[Dataset items]
========

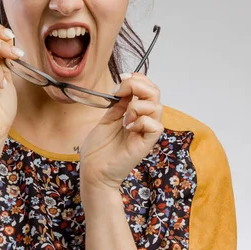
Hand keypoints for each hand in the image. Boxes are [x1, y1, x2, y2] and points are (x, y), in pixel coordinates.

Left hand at [78, 72, 164, 191]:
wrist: (93, 170)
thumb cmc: (98, 149)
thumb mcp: (107, 119)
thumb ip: (119, 104)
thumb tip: (126, 88)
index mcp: (136, 114)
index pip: (149, 90)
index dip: (139, 80)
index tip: (122, 79)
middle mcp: (144, 121)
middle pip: (156, 94)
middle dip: (140, 86)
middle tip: (121, 90)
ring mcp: (146, 133)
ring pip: (157, 107)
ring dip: (137, 105)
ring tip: (124, 117)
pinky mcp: (146, 144)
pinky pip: (155, 126)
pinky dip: (141, 121)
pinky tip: (128, 127)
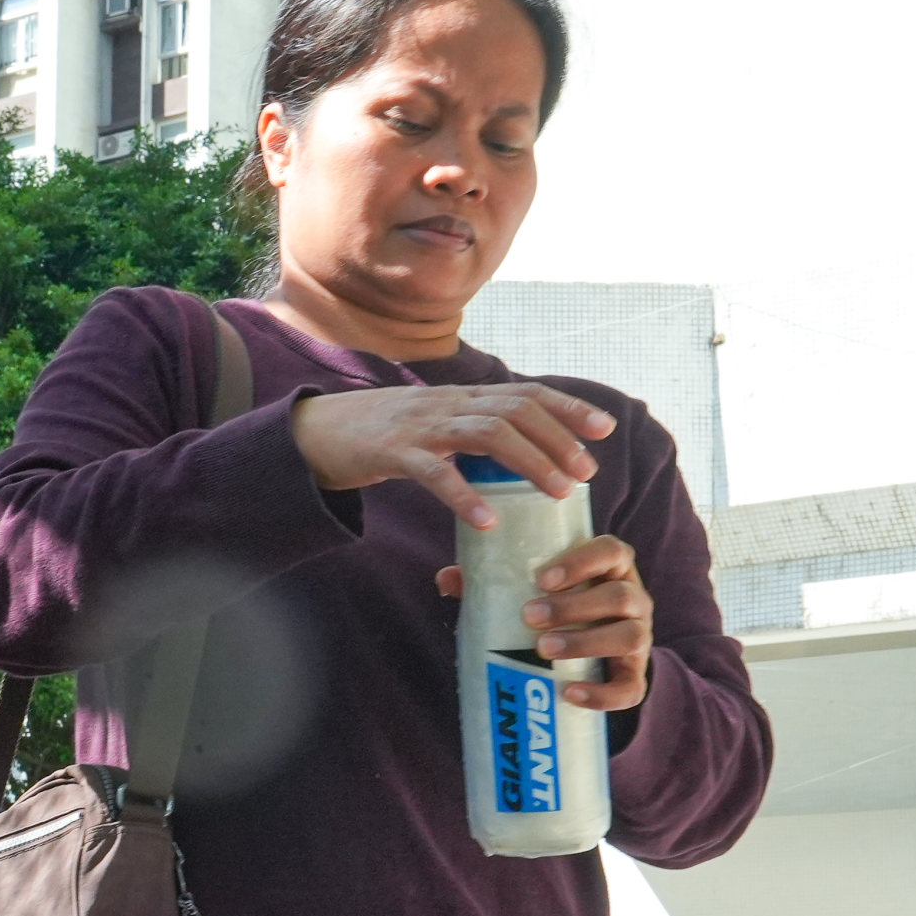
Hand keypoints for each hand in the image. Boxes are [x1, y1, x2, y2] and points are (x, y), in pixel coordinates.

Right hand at [288, 381, 616, 530]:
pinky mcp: (391, 453)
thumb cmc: (376, 436)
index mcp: (459, 398)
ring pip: (487, 434)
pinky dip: (464, 497)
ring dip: (530, 462)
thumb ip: (469, 437)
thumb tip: (516, 461)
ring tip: (557, 493)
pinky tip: (486, 522)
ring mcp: (419, 426)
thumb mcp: (430, 427)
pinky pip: (435, 473)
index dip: (568, 407)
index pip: (524, 392)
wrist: (311, 433)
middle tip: (587, 472)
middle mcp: (446, 404)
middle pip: (515, 410)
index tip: (605, 428)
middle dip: (558, 438)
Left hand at [438, 534, 654, 712]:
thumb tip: (446, 578)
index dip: (582, 561)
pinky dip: (602, 694)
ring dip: (586, 643)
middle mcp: (634, 598)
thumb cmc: (556, 605)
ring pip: (630, 636)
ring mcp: (640, 636)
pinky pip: (631, 689)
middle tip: (529, 616)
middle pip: (620, 596)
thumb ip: (491, 580)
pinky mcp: (635, 674)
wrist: (591, 649)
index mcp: (611, 568)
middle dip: (574, 607)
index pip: (611, 551)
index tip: (542, 578)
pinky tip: (569, 693)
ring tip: (543, 649)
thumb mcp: (531, 588)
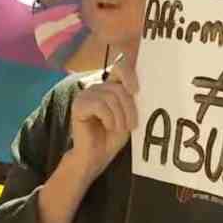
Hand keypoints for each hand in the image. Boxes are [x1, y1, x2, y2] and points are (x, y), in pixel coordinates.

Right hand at [69, 56, 138, 179]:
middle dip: (129, 108)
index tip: (135, 90)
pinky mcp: (78, 105)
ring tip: (119, 128)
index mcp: (110, 86)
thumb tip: (143, 85)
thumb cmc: (113, 137)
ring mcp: (86, 94)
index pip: (119, 66)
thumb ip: (132, 98)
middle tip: (131, 125)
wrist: (96, 156)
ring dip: (120, 117)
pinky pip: (100, 105)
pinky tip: (107, 126)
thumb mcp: (128, 115)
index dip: (129, 74)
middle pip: (119, 87)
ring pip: (111, 97)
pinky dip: (109, 118)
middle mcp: (97, 86)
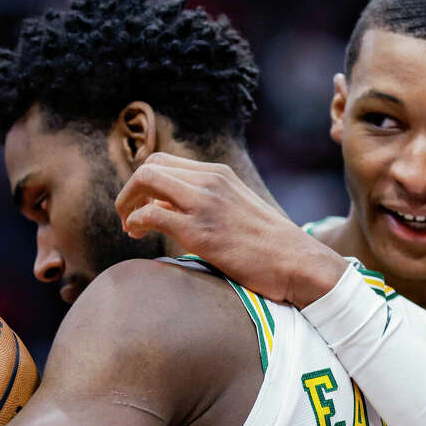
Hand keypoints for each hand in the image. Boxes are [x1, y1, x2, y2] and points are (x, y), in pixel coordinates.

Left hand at [115, 153, 347, 306]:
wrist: (297, 263)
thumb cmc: (268, 246)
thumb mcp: (236, 209)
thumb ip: (204, 203)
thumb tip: (164, 209)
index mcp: (219, 174)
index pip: (163, 162)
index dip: (143, 183)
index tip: (141, 206)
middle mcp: (210, 181)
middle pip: (149, 167)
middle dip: (130, 191)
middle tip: (128, 217)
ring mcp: (204, 204)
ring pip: (145, 180)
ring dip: (127, 204)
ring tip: (130, 228)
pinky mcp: (200, 231)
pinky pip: (151, 215)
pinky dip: (136, 223)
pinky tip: (139, 236)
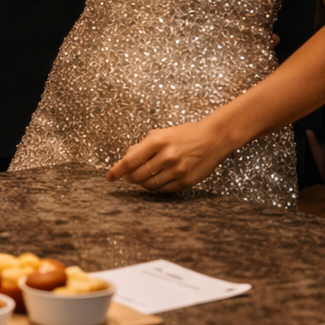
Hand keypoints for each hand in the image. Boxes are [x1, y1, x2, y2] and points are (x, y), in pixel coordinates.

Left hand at [106, 120, 235, 193]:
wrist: (214, 138)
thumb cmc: (184, 134)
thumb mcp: (160, 133)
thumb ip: (141, 146)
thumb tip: (125, 158)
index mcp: (157, 141)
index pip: (129, 161)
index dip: (116, 170)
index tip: (109, 177)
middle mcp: (167, 156)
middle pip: (137, 176)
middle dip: (129, 178)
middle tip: (128, 176)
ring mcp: (178, 170)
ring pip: (149, 185)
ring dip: (141, 184)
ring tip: (141, 178)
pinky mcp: (187, 181)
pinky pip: (163, 190)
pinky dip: (155, 188)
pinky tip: (155, 181)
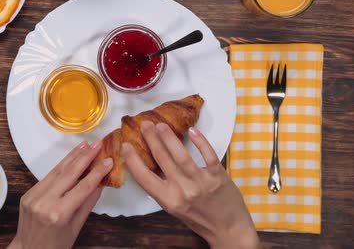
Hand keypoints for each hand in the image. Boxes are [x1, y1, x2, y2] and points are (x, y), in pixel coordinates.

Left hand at [9, 140, 112, 248]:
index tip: (108, 160)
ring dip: (72, 156)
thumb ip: (87, 203)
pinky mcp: (29, 193)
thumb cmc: (55, 245)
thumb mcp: (76, 228)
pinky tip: (71, 157)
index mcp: (58, 214)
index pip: (82, 188)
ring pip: (57, 171)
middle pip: (69, 174)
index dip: (97, 172)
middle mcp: (44, 202)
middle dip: (85, 157)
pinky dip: (61, 166)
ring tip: (86, 144)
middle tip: (97, 143)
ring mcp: (34, 196)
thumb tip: (100, 183)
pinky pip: (48, 177)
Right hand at [122, 121, 259, 248]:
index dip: (132, 160)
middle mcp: (182, 190)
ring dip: (168, 137)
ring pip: (181, 154)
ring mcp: (200, 182)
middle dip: (151, 139)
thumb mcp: (175, 207)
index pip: (144, 177)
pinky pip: (207, 154)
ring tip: (161, 125)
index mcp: (168, 200)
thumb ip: (164, 188)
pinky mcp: (217, 175)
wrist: (228, 229)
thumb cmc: (199, 218)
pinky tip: (192, 131)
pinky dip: (200, 141)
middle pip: (162, 159)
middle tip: (145, 125)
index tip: (126, 146)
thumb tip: (152, 164)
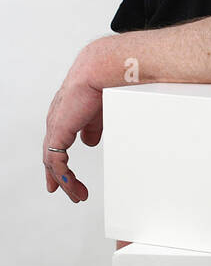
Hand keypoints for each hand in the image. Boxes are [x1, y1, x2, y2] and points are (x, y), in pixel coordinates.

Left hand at [43, 57, 102, 201]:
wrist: (101, 70)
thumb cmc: (104, 81)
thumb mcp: (99, 112)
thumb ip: (92, 128)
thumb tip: (89, 142)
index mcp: (66, 115)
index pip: (57, 144)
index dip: (62, 163)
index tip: (67, 179)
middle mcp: (57, 121)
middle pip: (51, 155)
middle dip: (59, 177)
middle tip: (69, 192)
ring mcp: (56, 126)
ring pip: (52, 162)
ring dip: (65, 181)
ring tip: (77, 195)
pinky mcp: (58, 131)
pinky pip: (56, 161)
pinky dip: (64, 177)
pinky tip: (71, 186)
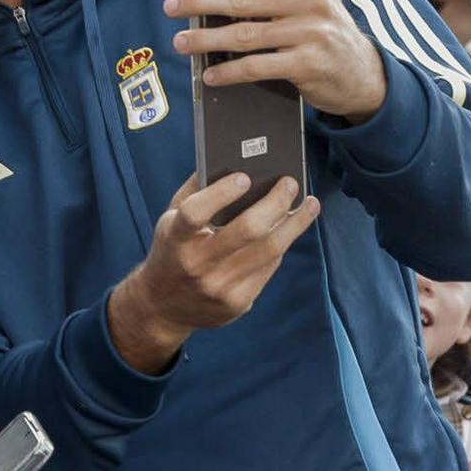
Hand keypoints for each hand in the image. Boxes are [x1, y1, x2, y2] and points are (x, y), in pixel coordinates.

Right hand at [107, 170, 320, 372]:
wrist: (161, 306)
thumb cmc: (171, 252)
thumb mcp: (169, 221)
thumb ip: (194, 193)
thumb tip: (230, 164)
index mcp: (174, 239)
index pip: (196, 213)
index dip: (221, 194)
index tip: (244, 177)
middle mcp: (196, 264)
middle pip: (248, 230)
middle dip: (276, 202)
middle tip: (290, 183)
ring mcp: (219, 286)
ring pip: (269, 250)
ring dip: (295, 223)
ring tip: (309, 204)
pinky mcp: (237, 302)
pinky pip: (269, 268)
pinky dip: (281, 245)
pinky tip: (289, 230)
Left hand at [165, 0, 386, 122]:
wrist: (359, 69)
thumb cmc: (322, 16)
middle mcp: (311, 1)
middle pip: (241, 0)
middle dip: (199, 3)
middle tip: (169, 7)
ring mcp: (310, 34)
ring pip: (245, 35)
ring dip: (205, 40)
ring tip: (178, 42)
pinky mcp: (308, 65)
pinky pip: (259, 67)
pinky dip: (230, 72)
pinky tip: (209, 75)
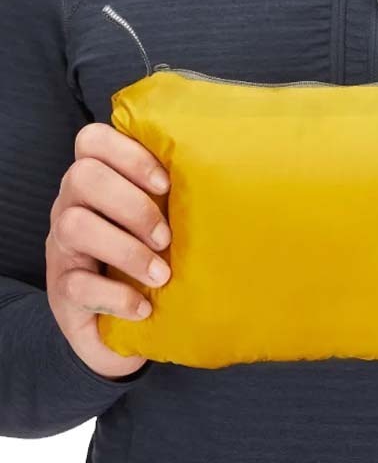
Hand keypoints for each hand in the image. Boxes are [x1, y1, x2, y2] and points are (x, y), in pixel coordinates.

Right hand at [46, 122, 171, 379]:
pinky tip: (145, 308)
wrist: (121, 322)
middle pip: (83, 177)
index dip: (129, 154)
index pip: (93, 140)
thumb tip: (231, 161)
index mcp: (97, 178)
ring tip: (161, 274)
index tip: (166, 183)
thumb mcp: (164, 214)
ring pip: (73, 226)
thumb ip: (180, 187)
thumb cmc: (153, 251)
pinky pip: (75, 285)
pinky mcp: (61, 291)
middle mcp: (71, 205)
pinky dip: (115, 296)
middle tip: (166, 237)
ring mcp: (61, 247)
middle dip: (132, 205)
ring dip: (126, 250)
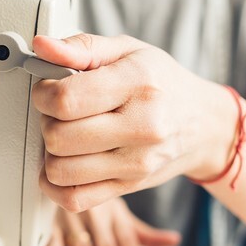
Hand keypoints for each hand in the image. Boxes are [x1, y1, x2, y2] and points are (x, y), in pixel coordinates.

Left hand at [32, 33, 237, 212]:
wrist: (203, 125)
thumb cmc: (163, 84)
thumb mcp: (128, 51)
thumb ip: (82, 46)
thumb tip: (42, 47)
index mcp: (138, 85)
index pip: (67, 100)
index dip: (43, 95)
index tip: (48, 91)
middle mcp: (141, 127)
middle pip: (59, 137)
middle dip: (47, 122)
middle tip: (60, 114)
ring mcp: (135, 163)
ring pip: (61, 171)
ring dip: (51, 154)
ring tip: (66, 137)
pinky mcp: (129, 187)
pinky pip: (75, 199)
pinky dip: (56, 185)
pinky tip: (63, 165)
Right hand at [42, 198, 180, 245]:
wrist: (68, 173)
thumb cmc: (96, 200)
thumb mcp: (121, 216)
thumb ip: (144, 235)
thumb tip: (174, 240)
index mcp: (115, 215)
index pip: (126, 241)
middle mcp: (95, 216)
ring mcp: (71, 218)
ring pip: (81, 243)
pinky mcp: (49, 221)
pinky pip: (50, 236)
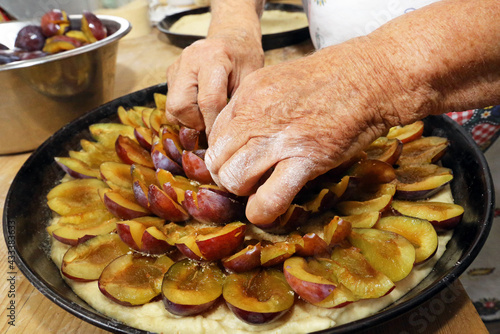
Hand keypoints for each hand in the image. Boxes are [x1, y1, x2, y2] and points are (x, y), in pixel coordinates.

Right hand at [165, 33, 263, 134]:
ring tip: (207, 115)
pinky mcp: (171, 74)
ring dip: (189, 119)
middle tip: (211, 123)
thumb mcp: (251, 78)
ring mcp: (177, 66)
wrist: (233, 38)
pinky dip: (186, 113)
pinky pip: (171, 103)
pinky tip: (200, 108)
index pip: (209, 100)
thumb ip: (237, 102)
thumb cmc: (245, 59)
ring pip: (172, 108)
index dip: (214, 125)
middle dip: (195, 122)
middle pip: (180, 105)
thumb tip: (226, 135)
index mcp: (214, 57)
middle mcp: (190, 60)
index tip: (220, 139)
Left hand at [205, 40, 415, 225]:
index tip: (239, 161)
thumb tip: (240, 135)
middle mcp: (256, 116)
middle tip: (247, 180)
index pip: (214, 137)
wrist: (369, 76)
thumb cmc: (329, 79)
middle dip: (228, 177)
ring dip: (243, 192)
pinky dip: (263, 211)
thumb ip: (253, 106)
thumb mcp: (277, 81)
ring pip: (235, 180)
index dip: (224, 155)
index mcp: (247, 96)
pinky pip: (270, 198)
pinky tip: (267, 208)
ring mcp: (279, 138)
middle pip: (218, 161)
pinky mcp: (305, 158)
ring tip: (259, 189)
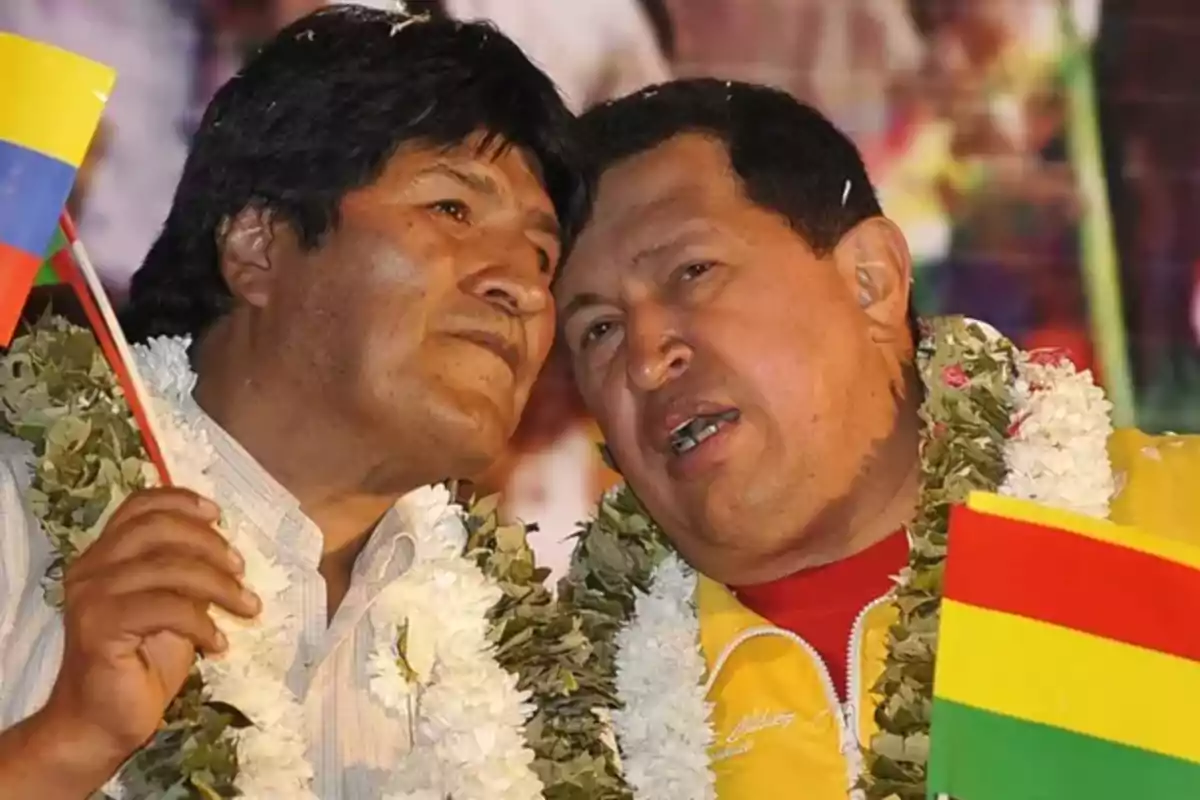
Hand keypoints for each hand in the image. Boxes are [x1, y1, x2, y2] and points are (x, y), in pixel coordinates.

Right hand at [38, 488, 260, 775]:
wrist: (103, 721)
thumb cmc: (143, 662)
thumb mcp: (173, 606)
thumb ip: (186, 573)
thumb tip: (226, 549)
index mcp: (105, 554)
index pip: (139, 505)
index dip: (181, 501)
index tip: (218, 515)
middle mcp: (91, 567)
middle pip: (157, 528)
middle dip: (210, 544)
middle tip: (241, 570)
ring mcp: (91, 595)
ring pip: (168, 567)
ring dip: (219, 586)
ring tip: (246, 608)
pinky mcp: (100, 626)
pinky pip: (165, 608)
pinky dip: (201, 622)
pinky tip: (218, 643)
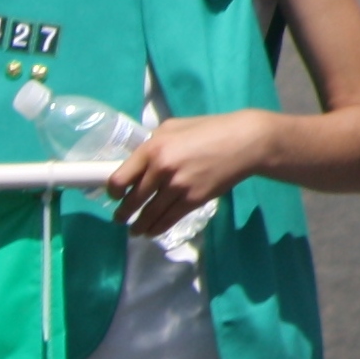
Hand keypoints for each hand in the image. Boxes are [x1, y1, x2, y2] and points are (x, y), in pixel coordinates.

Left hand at [106, 112, 270, 235]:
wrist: (245, 142)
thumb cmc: (209, 129)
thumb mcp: (173, 127)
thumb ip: (152, 143)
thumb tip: (137, 160)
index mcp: (152, 149)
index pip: (120, 178)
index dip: (114, 191)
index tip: (114, 196)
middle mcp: (161, 169)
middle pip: (133, 200)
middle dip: (123, 213)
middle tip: (119, 219)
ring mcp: (178, 187)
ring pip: (150, 213)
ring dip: (139, 225)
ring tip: (134, 230)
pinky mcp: (194, 199)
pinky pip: (169, 219)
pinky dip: (158, 228)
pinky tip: (152, 231)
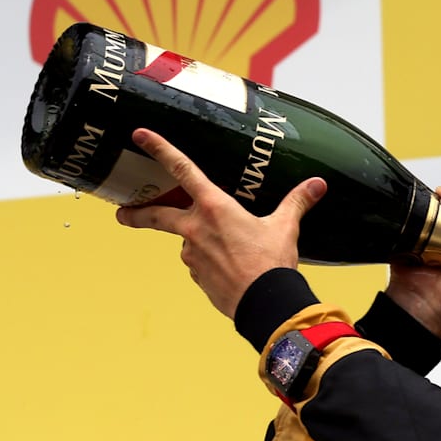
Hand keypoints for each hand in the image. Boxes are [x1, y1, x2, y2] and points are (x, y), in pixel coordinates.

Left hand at [113, 128, 326, 318]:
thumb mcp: (285, 227)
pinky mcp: (197, 277)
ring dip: (200, 244)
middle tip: (123, 214)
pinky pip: (199, 266)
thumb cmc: (272, 263)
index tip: (139, 135)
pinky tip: (231, 269)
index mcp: (214, 207)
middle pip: (156, 215)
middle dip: (136, 214)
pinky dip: (210, 265)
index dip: (160, 149)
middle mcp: (195, 229)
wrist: (266, 305)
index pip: (181, 169)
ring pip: (188, 243)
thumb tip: (318, 184)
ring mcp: (192, 256)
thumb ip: (297, 202)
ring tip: (232, 253)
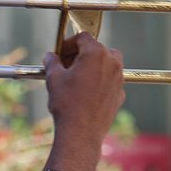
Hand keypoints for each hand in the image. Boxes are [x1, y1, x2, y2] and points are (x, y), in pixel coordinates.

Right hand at [43, 33, 124, 170]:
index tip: (60, 52)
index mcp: (96, 53)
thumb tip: (50, 57)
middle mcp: (112, 62)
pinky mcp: (120, 94)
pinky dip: (98, 81)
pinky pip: (109, 81)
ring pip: (105, 64)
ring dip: (91, 67)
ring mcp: (119, 79)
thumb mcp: (54, 78)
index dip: (68, 43)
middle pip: (96, 49)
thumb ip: (52, 62)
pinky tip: (84, 93)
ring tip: (74, 78)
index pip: (82, 37)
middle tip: (65, 64)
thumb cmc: (67, 104)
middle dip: (80, 54)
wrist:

========

_WORK REQUEST_
Write out, exactly and with no pictures, the lines of the data from the first through the line containing "index pip: (149, 90)".

_ANSWER BOX_
Hand keypoints for each hand in the image. Boxes are [x1, y1, x2, y2] and points are (x, y), in pixel coordinates.

Left hand at [78, 72, 164, 191]:
wrist: (93, 170)
thumb cmc: (98, 149)
thumb mcp: (107, 119)
thumb ip: (119, 104)
thumb tip: (126, 88)
index mcp: (136, 114)
index pip: (149, 90)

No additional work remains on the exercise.